Wie schon gesagt, die Pinkelwurst wurde früher ganz fett gemacht. Und weil sie ja keine Bindemittel enthält, wird die Wurst warm geräuchert. Dadurch erwärmt sich das Fett und gibt Stoffe ab. Wenn die Wurst im Rauch hängt und ein bisschen warm geworden ist, dann schwitzt sie. Das ist ja Naturdarm, der hat Millionen von kleinen Poren. Aus diesen Poren tritt das Fett aus. Dann hat die Wurst immer getropft. Auf Plattdeutsch hieß das: De Wurst pinkelt. Daraus ist der Name entstanden, ganz einfache Erklärung. Junge Mädchen vor dem Schaufenster kichern immer, wenn sie mein Plakat lesen.

Ihre Schaufensterwerbung kommt gut an, eine Kunststudentin hat sich auch schon für Ihre Plakate interessiert.
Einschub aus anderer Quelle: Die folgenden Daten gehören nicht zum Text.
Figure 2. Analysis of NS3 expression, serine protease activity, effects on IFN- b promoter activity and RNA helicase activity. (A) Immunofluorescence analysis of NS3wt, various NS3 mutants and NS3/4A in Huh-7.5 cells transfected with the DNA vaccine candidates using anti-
Das ist schon ein paar Jahre her. Da kommt eine junge Studentin hier rein, die hatte hier irgendwo gewohnt. Ab und zu hat sie Frikadellen oder mal einen Kartoffelsalat gekauft. Die sagt zu mir: Haben Sie nicht ein paar von Ihren alten Schildern über? Ich sage: Was habe ich? Sie sagt: Ja, diese alten Schilder, die Sie hier überall hängen haben. Haben Sie da nicht welche über? Ich sage: Was wollen Sie denn damit? Da sagt sie: Was Sie da machen, das sind nicht einfach bemalte Schilder, das ist Kunst. Ich sage: Was ist das? Sie sagt: Ja, das ist Kunst. Die hatte eine Ausstellung in Berlin und sie wollte meine Schilder dort ausstellen. Ich habe ihr dann ein paar gegeben. Was daraus geworden ist, weiß ich nicht. Für mich war das Blödsinn, aber heutzutage ist so vieles Kunst. Das ist wohl reine Betrachtungssache. Der eine sagt, das ist verrückt und der andere versteht etwas davon. Wir werden jetzt aber alle Plakate wegschmeißen.